## [Things to do]
A) In the transcript on promises and questions, say whether each statement agrees with it. (i) The speaker asks for a promise to share the questions that naturally arise when great decisions are going to be made. (ii) A salesman is often assuming that a question is an objection. (iii) An objection means the person is moving closer to the decision. Answer yes or no for each, and quote the deciding words.
B) Write out the stretch of the transcript on promises and questions from "Yes, otherwise people" through "to the decision.", word for word.

## [Study text]
▼

Later I say, “Will you make me one promise?” Do you make promises to people who you don’t know, that they intend to keep? I said, “Will you promise me you’ll share the questions that naturally arise when great decisions are going to be made?” What am I doing there hypnotically? Steve, you know this as a brilliant hypnotist. If there is a behavior, we know what the client is going to do. We incorporate it into the suggestions that we want them to take on as real. We know in the process of settling that client, that prospect, is going to ask questions. We may as well define the meaning for them of what asking questions means. I said, “Will you please share the questions that naturally occur when a great decision is going to be made?” I’m giving them a post-hypnotic suggestion that every time they raise their hand to ask a question, it means they are going to make a great decision. Not that they’re cynical or that they don’t believe me. Did you see the frame we’re setting there?
Yes, otherwise people tend to assume that they’re questioning. You, as a salesman, are often assuming that a question is an objection. Objection means the person is moving further away rather than closer to the decision.

▲

## [Information supplied]
▼

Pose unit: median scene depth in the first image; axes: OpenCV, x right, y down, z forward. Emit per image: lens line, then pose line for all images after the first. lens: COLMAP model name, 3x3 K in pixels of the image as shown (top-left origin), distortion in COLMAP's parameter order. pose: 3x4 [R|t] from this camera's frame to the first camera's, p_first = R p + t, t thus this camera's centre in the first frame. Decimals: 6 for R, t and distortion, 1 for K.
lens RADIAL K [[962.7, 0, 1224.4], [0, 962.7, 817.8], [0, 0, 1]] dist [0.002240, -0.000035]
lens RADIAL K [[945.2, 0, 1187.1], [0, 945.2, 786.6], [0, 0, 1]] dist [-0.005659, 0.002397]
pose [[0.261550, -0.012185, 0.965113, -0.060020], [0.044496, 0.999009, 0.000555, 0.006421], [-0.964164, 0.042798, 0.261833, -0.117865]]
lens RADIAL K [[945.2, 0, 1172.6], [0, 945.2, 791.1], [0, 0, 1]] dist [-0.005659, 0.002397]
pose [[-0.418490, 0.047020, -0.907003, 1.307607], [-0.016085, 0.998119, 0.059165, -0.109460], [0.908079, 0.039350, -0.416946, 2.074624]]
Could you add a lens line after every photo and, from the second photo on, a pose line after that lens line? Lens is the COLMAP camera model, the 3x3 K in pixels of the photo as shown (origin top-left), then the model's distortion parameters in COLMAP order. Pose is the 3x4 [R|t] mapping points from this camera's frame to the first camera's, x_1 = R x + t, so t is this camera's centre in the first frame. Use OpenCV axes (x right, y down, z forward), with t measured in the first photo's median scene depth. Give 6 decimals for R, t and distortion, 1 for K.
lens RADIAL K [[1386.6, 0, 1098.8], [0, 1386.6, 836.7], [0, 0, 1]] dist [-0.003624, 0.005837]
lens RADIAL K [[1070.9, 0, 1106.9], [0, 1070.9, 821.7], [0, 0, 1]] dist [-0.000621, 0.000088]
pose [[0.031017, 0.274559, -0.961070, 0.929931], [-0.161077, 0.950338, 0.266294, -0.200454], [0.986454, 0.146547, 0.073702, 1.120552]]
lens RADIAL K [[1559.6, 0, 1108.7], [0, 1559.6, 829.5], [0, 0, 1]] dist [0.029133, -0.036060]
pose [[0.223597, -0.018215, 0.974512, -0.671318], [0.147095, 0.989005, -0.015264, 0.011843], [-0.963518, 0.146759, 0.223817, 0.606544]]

▲

## [Solutions per task]
A)
(i) Yes: "Will you promise me you’ll share the questions that naturally arise when great decisions are going to be made?"
(ii) Yes: "You, as a salesman, are often assuming that a question is an objection."
(iii) No: "Objection means the person is moving further away rather than closer to the decision."

B)
Yes, otherwise people tend to assume that they’re questioning. You, as a salesman, are often assuming that a question is an objection. Objection means the person is moving further away rather than closer to the decision.